Nach wichtigen Bausteinen der Zukunft griff Brigitte Scharf in ihrem leidenschaftlich vorgetragenen Referat. Auf ihnen standen die Begriffe Gesundheit und Pflege, Kranken- und Rentenversicherung. Den Krankenkassen warf sie vor, mit der Bildung milliardenschwerer Rücklagen die kleinen Krankenhäuser zu vernichten. Bei der Pflege von Menschen fehlten nicht die erforderlichen Pflegeplätze sondern das nötige Pflegepersonal. Pflegebedürftige könnten nicht mehr aufgenommen werden, weil Mitarbeiter fehlten, deren Arbeit unter ständigem Zeitdruck nicht richtig honoriert und auch nicht anerkannt werde.

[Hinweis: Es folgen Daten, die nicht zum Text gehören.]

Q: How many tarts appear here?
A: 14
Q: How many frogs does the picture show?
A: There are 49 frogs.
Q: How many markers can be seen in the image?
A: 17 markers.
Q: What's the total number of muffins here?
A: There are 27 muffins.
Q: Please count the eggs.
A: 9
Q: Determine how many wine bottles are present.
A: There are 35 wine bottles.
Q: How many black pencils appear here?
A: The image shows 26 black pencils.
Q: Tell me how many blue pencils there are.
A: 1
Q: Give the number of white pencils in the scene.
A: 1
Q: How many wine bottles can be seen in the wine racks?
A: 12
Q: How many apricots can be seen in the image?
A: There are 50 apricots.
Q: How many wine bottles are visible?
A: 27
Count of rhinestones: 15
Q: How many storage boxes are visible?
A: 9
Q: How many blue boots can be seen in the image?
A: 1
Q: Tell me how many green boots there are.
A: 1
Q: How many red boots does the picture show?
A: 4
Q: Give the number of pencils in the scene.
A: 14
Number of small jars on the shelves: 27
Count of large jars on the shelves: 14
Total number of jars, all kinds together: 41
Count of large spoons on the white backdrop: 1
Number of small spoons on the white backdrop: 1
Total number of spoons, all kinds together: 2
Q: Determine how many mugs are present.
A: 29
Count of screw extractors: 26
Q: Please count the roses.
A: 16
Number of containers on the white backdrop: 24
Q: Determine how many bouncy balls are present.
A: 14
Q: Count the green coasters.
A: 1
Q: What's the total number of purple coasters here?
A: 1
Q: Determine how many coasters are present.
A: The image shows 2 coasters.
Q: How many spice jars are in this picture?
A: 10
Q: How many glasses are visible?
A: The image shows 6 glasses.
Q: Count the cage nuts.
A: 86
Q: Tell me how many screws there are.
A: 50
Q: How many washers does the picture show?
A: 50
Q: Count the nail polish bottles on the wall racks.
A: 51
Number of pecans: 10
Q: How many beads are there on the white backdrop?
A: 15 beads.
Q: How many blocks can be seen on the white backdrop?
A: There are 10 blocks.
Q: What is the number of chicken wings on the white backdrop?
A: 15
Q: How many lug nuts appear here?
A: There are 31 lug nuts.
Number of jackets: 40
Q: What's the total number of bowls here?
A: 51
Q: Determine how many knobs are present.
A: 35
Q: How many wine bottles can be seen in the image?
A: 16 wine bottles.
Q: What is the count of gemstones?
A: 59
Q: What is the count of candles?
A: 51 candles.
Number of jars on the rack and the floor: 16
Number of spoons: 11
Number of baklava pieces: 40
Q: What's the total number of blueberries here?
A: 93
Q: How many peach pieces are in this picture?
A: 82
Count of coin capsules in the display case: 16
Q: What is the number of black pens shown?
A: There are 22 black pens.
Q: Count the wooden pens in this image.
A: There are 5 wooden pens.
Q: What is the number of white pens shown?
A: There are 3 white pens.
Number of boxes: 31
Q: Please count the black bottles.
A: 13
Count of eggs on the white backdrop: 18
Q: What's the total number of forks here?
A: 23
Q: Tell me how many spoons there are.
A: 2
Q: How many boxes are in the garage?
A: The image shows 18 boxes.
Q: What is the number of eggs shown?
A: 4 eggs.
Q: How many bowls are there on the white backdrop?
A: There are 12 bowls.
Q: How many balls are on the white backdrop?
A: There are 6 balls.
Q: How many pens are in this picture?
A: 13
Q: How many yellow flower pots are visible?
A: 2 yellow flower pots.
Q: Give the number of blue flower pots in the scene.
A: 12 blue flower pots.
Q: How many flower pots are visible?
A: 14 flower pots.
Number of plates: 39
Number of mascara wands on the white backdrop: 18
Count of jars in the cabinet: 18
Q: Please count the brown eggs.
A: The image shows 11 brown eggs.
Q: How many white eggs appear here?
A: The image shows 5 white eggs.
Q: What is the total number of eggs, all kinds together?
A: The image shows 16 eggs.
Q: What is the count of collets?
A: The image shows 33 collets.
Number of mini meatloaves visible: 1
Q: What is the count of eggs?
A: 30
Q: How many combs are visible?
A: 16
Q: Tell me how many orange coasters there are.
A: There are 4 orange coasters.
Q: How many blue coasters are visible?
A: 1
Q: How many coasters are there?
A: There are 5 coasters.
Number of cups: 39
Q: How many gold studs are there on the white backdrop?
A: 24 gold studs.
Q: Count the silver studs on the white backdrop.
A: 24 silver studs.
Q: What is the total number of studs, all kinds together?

Pflegekräfte, müssten mindestens 3000 Euro im Monat erhalten, meinte Scharf. Bei der Finanzierung sah sie nicht die Beitragszahler, sondern den Bund in der Pflicht. Erhöhten Beiträgen zur Pflegeversicherung erteilte sie eine Absage. Erfreut registrierte die Referentin die wieder hergestellte paritätische Finanzierung der Krankenversicherung, wenn Arbeitnehmer und Arbeitgeber die gleichen Anteile in die Krankenkasse einbezahlen. Hier machte sie gleich einen kleinen Ausflug in die Entwicklung der Einkommen. Als paradox wertete die Bezirkstagskandidatin die immer weiter auseinanderklaffende Schere zwischen Arm und Reich. Gerechtigkeit forderte Scharf ganz besonders bei den Renten, von denen viele nicht mehr leben könnten. „Der Arbeitsmarkt muss in Ordnung gebracht werden“, appellierte sie und dazu, dass nach erbrachter Arbeitsleistung die Rente zum Leben reichen müsse. Das niedrige Lohnniveau im Landkreis Tirschenreuth führe nicht dazu, auch nicht, wenn Arbeitnehmer über viele Jahre den gleichen Lohn erhalten, stellte sie fest. Dadurch sinke der Rentenanspruch durch geringere Rentenpunkte aufgrund der Orientierung am steigenden Durchschnittslohn.

Als stark benachteiligt stufte die Rednerin Alleinerziehende und die ungleich bewerteten Kindererziehungszeiten ein. Hier sprach sie sich dagegen aus, die Erziehungszeit für Kinder aus dem Rententopf zu finanzieren. Der finanzielle Ausgleich in der Rente für Kindererziehungszeiten könne nicht Aufgabe derjenigen sein, die in die Rentenkasse zahlen. Vielmehr sah Scharf hier eine ganzheitliche Verantwortung der Gesellschaft mit der Verpflichtung des Staates, diese Aufwendungen als Gesamtaufgabe zu tragen. Ihr Referat schloss Scharf mit der Forderung nach den gleichen Anteilen für alle am Wohlstand in der Gesellschaft.